• Text under study:
========
June’s result must be respected

The result we achieved on 23rd June 2016 was a key victory but it is clear that this was not the end of the war. There are still key obstacles to be overcome before we find ourselves fully disengaged from EU membership.

The first issue is to ensure that we all agree, at least broadly, on what our negotiating strategy should be. Here, a broad consensus has emerged. Starting with trade, unless there are massive and permanent –  and thus very unlikely – derogations, we will have to be outside the Single Market, if we are going to secure control of our own borders, to reduce very substantially our payments to the EU and to be outside the jurisdiction of the EU’s Luxembourg Court. Ideally, we should then combine this with a Free Trade deal with the rest of the EU, which would keep our existing trade relations in place more or less as they are at the moment.

There is a school of thought which says that we would be better to be outside the Single Market but in the European Economic Area (EEA). This might be easier to negotiate but it could still leave us with obligations on free movement of labour, payments and jurisdiction which nearly everyone who voted Leave would like to avoid. Being outside the EEA – but in the European Free Trade Area (EFTA) – would therefore be a better bet, but this could be more difficult to negotiate. To secure a deal along these preferred lines, therefore, we may well need to be willing to walk away altogether from free trade with the EU, falling back on World Trade Organisation (WTO) tariff levels which are actually quite low – averaging around 3%. UK willingness to do this, however, if push comes to shove, may concentrate minds on achieving a free trade deal, which would make much more sense for everyone, within the two year period stipulated by Article 50 in the Lisbon Treaty.

Sorting out our trade relationships with the EU would very probably be the most difficult part of our Brexit negotiations, but it would leave a large number of other areas where co-operating with other countries in Europe on the right terms would make sense. Here our objective should be to ensure that there is maximum continuity but on the basis of inter-governmental co-operation rather than the UK being part of the EU’s federal project. As co-operation in all these areas is in everyone’s mutual interest, hopefully, reaching agreement will not be too difficult.

Having set the scene on where we would like to be, how are we going to make sure that we get there? There are significant obstacles in the way.  There is a large majority – probably between 75% and 80% – of MPs who were not Leave supporters. Some of them – ignoring the clear referendum result – are threatening to derail negotiations by opposing them on principle rather than in detail, either by calling for a second referendum or by having reversing Brexit as part of their manifestos for the next general election.  Others are preparing to oppose details of negotiations in such a way that the effect will be the same.

These are dangerous tactics, however, for those who want to win elections.  The outcome of the recent EU referendum was a decisive vote for Brexit. Those who feel they have the right to overturn the biggest vote ever in the UK for any proposition put before the electorate do so at their peril. A recent poll showed that 69% of those questioned thought that the decision taken on the referendum should be respected whether or not they agreed with it and only 22% were against.  Voters are not likely to be happy with either political parties or individuals who fail to support the electorate’s clearly expressed view. Eurosceptics should make sure that those standing for election know this.
========
• Records supplied:
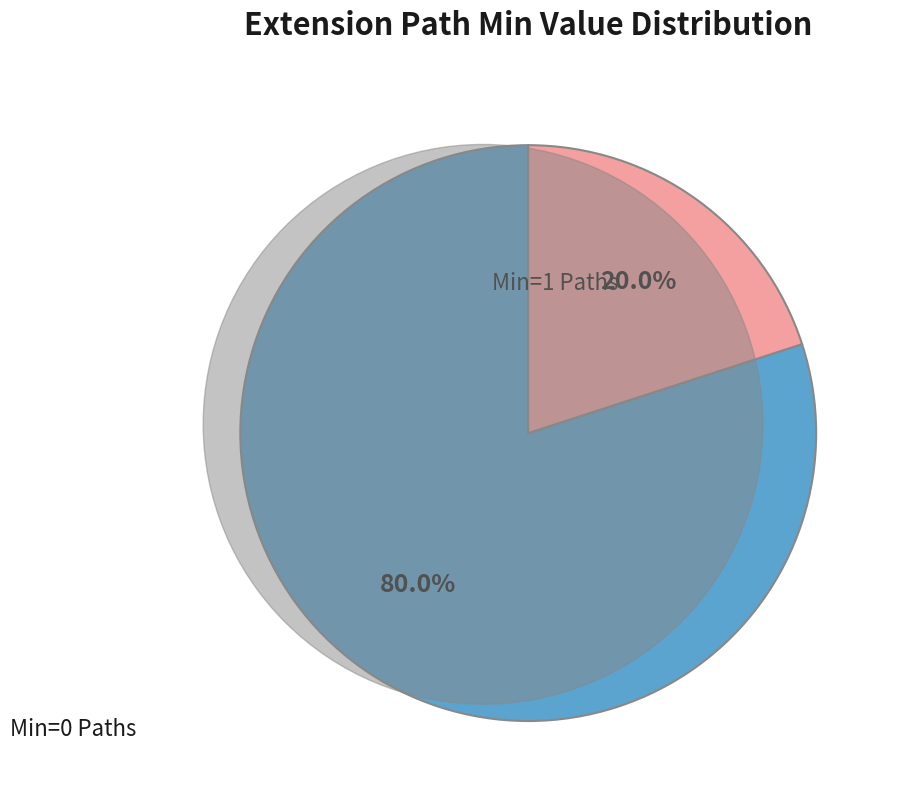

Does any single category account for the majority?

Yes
========
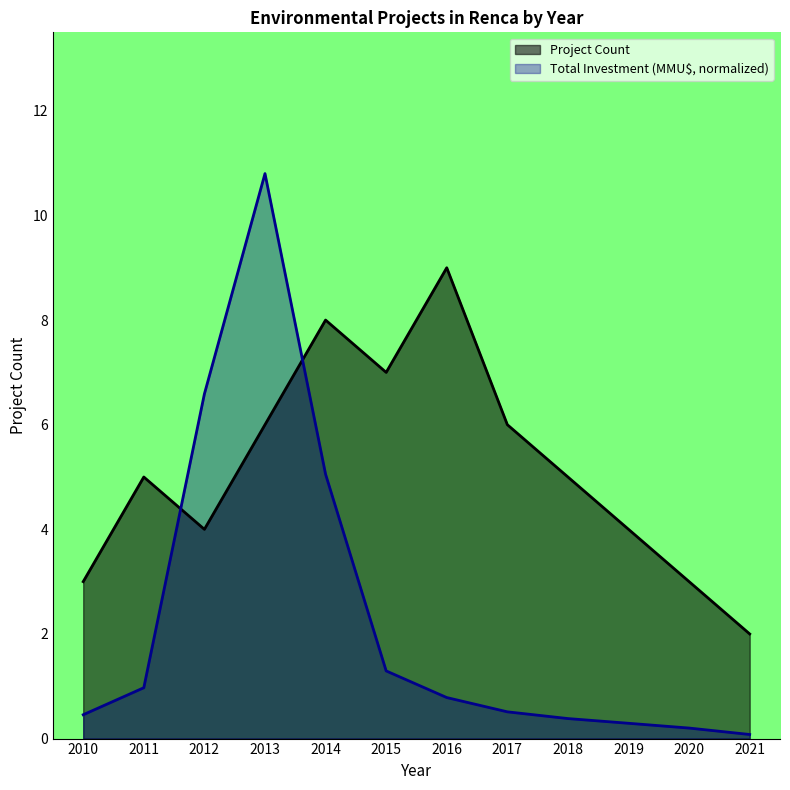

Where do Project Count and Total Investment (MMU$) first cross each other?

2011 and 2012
========
• Activity list:
a) Summarize the article on respecting the June referendum result in two sentences.
b) According to the article on respecting the June referendum result, what is the average level of World Trade Organisation tariffs?

• Answers by task:
a) The Leave result of 23 June 2016 was a key victory, but obstacles remain: the UK will have to leave the Single Market, should ideally agree a free trade deal with the EU, and may need to be willing to fall back on WTO tariffs, while keeping inter-governmental co-operation in other areas. Many MPs who were not Leave supporters threaten to derail the negotiations, a dangerous tactic given that a recent poll found 69% thought the referendum decision should be respected.

b) Around 3%.